TOSHIBA CORPORATION has revealed major advances in shrinking the laser projector unit of its LiDAR to one quarter the size of the previous version released in June last year.

Using two of the new projector units, the new LiDAR is just 206cm3 in volume that can fit comfortably into the palm of the hand. Its range has been pushed out to 300m, the world’s longest* with an industry-leading image resolution of 1200×84 pixels. It can be configured with flexible combinations of projector units to handle a variety of long-range and wide-angle detection applications.

The new LiDAR will advance progress in Toshiba’s focus application areas, autonomous driving and infrastructure monitoring, and also opens the way to exploring partnerships in other areas, including robotics, drones and small security devices.

Toshiba initiated LiDAR research to advance autonomous driving and infrastructure resiliency. In addition to extending the range, with a wider viewing angle and better resolution, it had to make the LiDAR even smaller. However, there has long been a trade-off in LiDAR range and size against the requirement of an eye-safe laser.

----------------

Assigned task 1 - In the records, reproduce verbatim the lines from the line with "Please state, in" to the line with "Answer: left".

Data in this exercise -
----------------

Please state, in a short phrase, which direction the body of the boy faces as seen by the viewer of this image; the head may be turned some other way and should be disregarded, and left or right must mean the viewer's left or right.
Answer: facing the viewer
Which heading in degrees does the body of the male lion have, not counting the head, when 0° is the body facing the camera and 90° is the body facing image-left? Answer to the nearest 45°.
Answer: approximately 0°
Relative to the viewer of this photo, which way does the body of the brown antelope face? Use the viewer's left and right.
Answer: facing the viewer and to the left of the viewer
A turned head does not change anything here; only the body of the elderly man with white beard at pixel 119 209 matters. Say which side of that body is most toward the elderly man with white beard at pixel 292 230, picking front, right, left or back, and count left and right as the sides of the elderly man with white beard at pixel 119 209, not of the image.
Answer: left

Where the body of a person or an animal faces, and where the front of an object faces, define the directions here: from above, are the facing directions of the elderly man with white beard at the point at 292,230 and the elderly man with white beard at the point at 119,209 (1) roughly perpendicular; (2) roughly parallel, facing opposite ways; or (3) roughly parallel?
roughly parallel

----------------

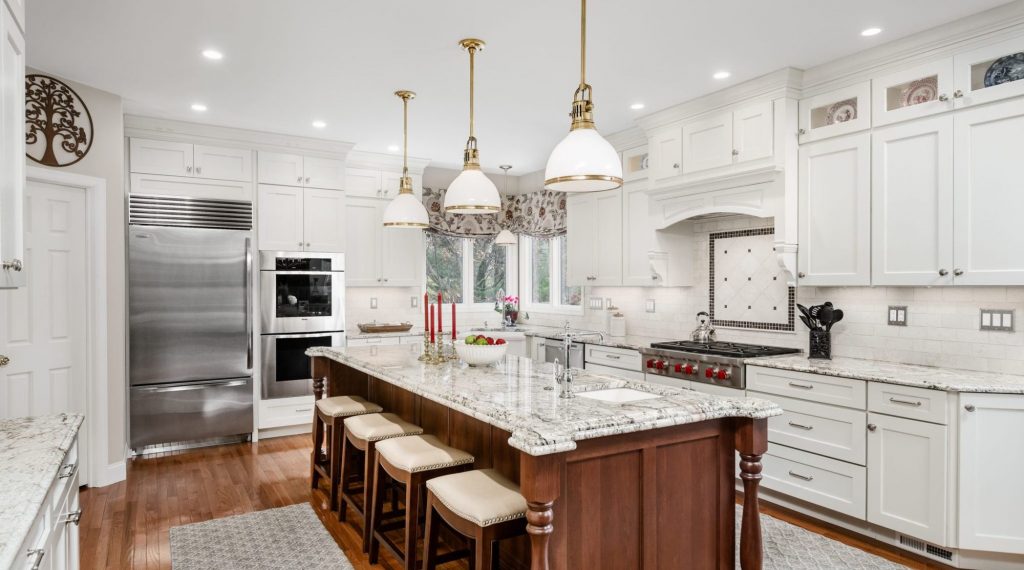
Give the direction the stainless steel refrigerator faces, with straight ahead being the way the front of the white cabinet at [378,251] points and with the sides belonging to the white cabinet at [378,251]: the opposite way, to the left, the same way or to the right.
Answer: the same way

----------------

Assigned task 2 - The LiDAR passage names other areas, beyond Toshiba's focus applications, where partnerships may be explored. List every one of those areas.

Exercise solution 1 -
Please state, in a short phrase, which direction the body of the boy faces as seen by the viewer of this image; the head may be turned some other way and should be disregarded, and left or right must mean the viewer's left or right.
Answer: facing the viewer
Which heading in degrees does the body of the male lion have, not counting the head, when 0° is the body facing the camera and 90° is the body facing image-left? Answer to the nearest 45°.
Answer: approximately 0°
Relative to the viewer of this photo, which way does the body of the brown antelope face? Use the viewer's left and right.
Answer: facing the viewer and to the left of the viewer
A turned head does not change anything here; only the body of the elderly man with white beard at pixel 119 209 matters. Say which side of that body is most toward the elderly man with white beard at pixel 292 230, picking front, right, left or back, and count left and right as the sides of the elderly man with white beard at pixel 119 209, not of the image.
Answer: left

Exercise solution 2 - Robotics, drones, small security devices